Today however this pretty harbour teams with pleasure craft and this busy holiday and fishing resort is a well loved spot.
To the south the romantic ruin of Dunskey Castle sits in its strong position on the headland high above the Craigoch Burn.

The Gardens of Dunskey which include a charming 18th century walled garden, an intriguing maze and interesting woodland gardens with loch views.
There is an established collection of mature shrubs and plants amongst which are some surprises that enjoy this micro climate.
The adjoining Seasons Tearoom with terrace and marvellous murals offers delicious home-made lunches and baking.
There is a small shop and an exotic collection of plants for sale.
Self-catering cottages and fishing on two trout lochs are also available at Dunskey.

www.dunskey.com

Logan is regarded as the country’s most exotic garden. Warmed by the Gulf Stream, southern hemisphere plants flourish in this plantsman’s paradise near Port Logan.
The Potting Shed Bistro is open in the summer it serves tasty lunches, light snacks and delicious home baking using the finest local ingredients.
Whilst the Botanics Shop has a fantastic selection of local crafts, gifts and plants, some of which can be seen growing in the Garden and indeed have been grown at Logan.
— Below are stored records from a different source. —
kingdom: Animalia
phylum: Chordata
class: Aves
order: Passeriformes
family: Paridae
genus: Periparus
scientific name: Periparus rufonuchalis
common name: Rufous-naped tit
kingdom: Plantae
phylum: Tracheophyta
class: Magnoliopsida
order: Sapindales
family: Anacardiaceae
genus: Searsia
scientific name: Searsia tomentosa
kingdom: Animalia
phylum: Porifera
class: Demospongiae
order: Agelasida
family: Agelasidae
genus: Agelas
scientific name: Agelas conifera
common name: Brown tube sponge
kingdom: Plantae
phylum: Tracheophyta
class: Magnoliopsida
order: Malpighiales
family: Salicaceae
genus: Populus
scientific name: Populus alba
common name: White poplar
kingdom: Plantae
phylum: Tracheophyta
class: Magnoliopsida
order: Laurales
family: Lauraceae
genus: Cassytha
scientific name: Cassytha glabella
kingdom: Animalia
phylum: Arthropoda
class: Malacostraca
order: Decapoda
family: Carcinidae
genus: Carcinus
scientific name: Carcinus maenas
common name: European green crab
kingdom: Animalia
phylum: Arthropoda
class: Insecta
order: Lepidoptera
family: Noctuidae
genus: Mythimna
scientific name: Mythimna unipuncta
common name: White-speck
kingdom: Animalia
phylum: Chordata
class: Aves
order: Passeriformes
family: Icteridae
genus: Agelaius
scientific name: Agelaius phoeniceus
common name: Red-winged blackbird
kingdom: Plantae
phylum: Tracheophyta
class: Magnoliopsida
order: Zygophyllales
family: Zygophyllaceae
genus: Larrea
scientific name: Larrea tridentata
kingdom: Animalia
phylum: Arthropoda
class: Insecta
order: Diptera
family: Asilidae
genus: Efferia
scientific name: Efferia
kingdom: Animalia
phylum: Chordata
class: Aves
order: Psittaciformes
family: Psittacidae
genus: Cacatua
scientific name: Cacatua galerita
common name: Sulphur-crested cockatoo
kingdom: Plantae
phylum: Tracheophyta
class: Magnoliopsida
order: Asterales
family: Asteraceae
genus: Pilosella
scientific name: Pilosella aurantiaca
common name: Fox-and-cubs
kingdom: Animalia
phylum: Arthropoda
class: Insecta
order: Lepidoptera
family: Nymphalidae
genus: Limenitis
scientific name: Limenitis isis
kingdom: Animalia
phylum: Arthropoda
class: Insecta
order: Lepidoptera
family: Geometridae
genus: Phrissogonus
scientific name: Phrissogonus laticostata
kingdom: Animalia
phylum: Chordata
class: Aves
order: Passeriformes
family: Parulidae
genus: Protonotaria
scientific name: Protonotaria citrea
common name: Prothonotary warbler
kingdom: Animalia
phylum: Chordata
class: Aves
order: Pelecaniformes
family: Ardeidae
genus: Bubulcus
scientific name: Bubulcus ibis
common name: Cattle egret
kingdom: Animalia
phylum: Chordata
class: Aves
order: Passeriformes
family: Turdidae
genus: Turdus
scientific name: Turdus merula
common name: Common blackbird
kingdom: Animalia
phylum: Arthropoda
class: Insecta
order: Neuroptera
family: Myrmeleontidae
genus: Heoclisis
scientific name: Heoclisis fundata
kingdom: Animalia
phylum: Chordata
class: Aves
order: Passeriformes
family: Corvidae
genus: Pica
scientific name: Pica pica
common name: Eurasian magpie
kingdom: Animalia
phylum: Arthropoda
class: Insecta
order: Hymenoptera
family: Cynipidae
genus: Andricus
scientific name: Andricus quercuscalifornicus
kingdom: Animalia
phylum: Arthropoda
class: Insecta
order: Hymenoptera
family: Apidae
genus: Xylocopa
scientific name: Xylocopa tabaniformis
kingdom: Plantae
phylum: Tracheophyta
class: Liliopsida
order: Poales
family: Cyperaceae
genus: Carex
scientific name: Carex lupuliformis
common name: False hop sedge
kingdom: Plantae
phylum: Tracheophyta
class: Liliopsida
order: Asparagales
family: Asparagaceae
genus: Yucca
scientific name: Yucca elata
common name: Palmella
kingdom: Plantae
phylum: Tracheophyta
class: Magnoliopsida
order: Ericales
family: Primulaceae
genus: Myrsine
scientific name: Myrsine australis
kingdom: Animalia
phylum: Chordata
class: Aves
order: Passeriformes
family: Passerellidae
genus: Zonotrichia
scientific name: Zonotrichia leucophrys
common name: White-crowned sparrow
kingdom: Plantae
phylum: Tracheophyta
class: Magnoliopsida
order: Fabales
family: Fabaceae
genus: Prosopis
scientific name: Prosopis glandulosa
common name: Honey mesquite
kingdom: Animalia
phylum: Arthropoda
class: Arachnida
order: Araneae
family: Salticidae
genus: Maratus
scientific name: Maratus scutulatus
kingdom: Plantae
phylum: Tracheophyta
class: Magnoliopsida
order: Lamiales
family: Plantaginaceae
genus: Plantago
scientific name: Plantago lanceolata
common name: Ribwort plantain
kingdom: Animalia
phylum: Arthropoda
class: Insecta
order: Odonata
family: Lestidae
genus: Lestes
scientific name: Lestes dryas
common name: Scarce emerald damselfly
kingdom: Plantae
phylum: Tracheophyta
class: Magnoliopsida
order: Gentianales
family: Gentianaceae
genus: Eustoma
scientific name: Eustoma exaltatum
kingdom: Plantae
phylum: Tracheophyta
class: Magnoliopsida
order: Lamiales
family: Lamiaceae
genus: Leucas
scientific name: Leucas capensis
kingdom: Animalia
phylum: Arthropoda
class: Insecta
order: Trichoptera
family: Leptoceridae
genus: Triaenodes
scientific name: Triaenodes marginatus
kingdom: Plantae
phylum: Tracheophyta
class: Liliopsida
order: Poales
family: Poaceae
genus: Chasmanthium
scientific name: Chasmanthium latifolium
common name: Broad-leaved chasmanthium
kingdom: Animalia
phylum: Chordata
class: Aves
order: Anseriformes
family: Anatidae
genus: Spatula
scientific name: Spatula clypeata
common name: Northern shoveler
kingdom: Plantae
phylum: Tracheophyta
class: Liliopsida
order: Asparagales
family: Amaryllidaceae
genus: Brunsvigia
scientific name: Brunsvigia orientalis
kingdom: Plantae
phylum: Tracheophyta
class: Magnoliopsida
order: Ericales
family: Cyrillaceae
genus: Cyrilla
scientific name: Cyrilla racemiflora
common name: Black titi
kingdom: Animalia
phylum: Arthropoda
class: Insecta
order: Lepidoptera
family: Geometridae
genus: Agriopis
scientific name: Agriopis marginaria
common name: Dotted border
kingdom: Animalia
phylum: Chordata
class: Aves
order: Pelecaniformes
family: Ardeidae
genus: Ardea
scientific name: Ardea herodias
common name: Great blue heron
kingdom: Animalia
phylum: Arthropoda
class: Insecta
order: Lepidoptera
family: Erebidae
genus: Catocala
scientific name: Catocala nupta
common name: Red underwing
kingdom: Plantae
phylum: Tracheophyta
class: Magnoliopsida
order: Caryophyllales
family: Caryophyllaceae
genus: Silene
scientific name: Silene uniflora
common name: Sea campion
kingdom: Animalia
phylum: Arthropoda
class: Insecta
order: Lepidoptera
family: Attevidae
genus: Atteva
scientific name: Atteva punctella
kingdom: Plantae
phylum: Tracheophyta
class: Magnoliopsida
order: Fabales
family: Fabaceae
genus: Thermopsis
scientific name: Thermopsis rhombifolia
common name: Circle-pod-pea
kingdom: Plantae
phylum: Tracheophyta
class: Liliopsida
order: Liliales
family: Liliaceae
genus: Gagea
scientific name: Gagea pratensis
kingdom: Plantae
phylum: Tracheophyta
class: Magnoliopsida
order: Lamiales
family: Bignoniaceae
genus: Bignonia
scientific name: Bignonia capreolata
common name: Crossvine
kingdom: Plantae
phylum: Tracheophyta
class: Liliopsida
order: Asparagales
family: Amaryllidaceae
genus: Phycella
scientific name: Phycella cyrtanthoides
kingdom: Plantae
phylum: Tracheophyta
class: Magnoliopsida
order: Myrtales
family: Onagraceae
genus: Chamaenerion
www.rbge.org.uk/the-gardens/logan

Continue north to Corswall Point. Here stands a most unusual hotel, Corsewall lighthouse, which was built by the grandfather of Robert Louis Stevenson.Built in 1815 and A listed, it still beams a warning for ships approaching the mouth of Loch Ryan as it has done for over 180 years.
This working lighthouse has undergone extensive renovations to create a truly unique small luxury hotel and restaurant.
With four luxury suites all complete with every convenience and feature you could imagine, some have conservatories, sitting rooms and all enjoy the most amazing sea-vista. As do the other six en-suite rooms.
Whilst the Corsewall restaurant offers a five course fine dining menu and has been awarded the much coveted AA Red Rosette. This unique Lighthouse Hotel is personally run by the owner.
Set in some twenty acres of spectacular coastline with views to Kintyre, Arran, Ailsa Craig and the coast of Ireland. The Iron Age fort of Dunskirkloch lies here and it’s a haven for sea birds, seals and a wide variety of flora amid the weathered rock-formations.

www.lighthousehotel.co.uk

Stranraer

The natural harbour of Stranraer is only a few miles away and sits at the head of the Sea-Loch, Loch Ryan.
Stranraer even enjoys a fine beach when the tide is out.
Its castle was the headquarters of Graham of Claverhouse, and many poor convenanters lay and perished in the dungeons.
It continued this theme and in the 18th and 19th century served as the town jail.
Near the pier the North West castle, now a hotel, was built in the form of a ship by the artic explorer Sir John Ross. His expedition to find the North West Passage led to the discovery of the magnetic North Pole in 1831.

We leave town and head east the short distance to Castle Kennedy and Gardens, these are regarded as one of the Scotland’s finest gardens.
The inspiration of the 2nd Earl Stair in the 1730’s the gardens are a magical landscape
created on an isthmus between two large natural lochs. They extend to 75 acres of
carefully landscaped terraces and avenues and contain at one end the romantic ruin of the 16th century Castle Kennedy with the 19th century Lochinch Castle, seat of the current Earl and Countess of Stair, at the other end.
Indeed Stair Estates own much of the land hereabouts including a sizeable section of the Southern Upland Way.
Close to the sea and benefiting from the Gulf Stream, the gardens contain many tender and exotic plants, alongside the towering avenues that consist of many magnificent trees planted from seed by the famous plants-man Joseph Hooker and includes a number of National Champion specimens.
The charming tearoom, gift shop and plant centre completes any visit.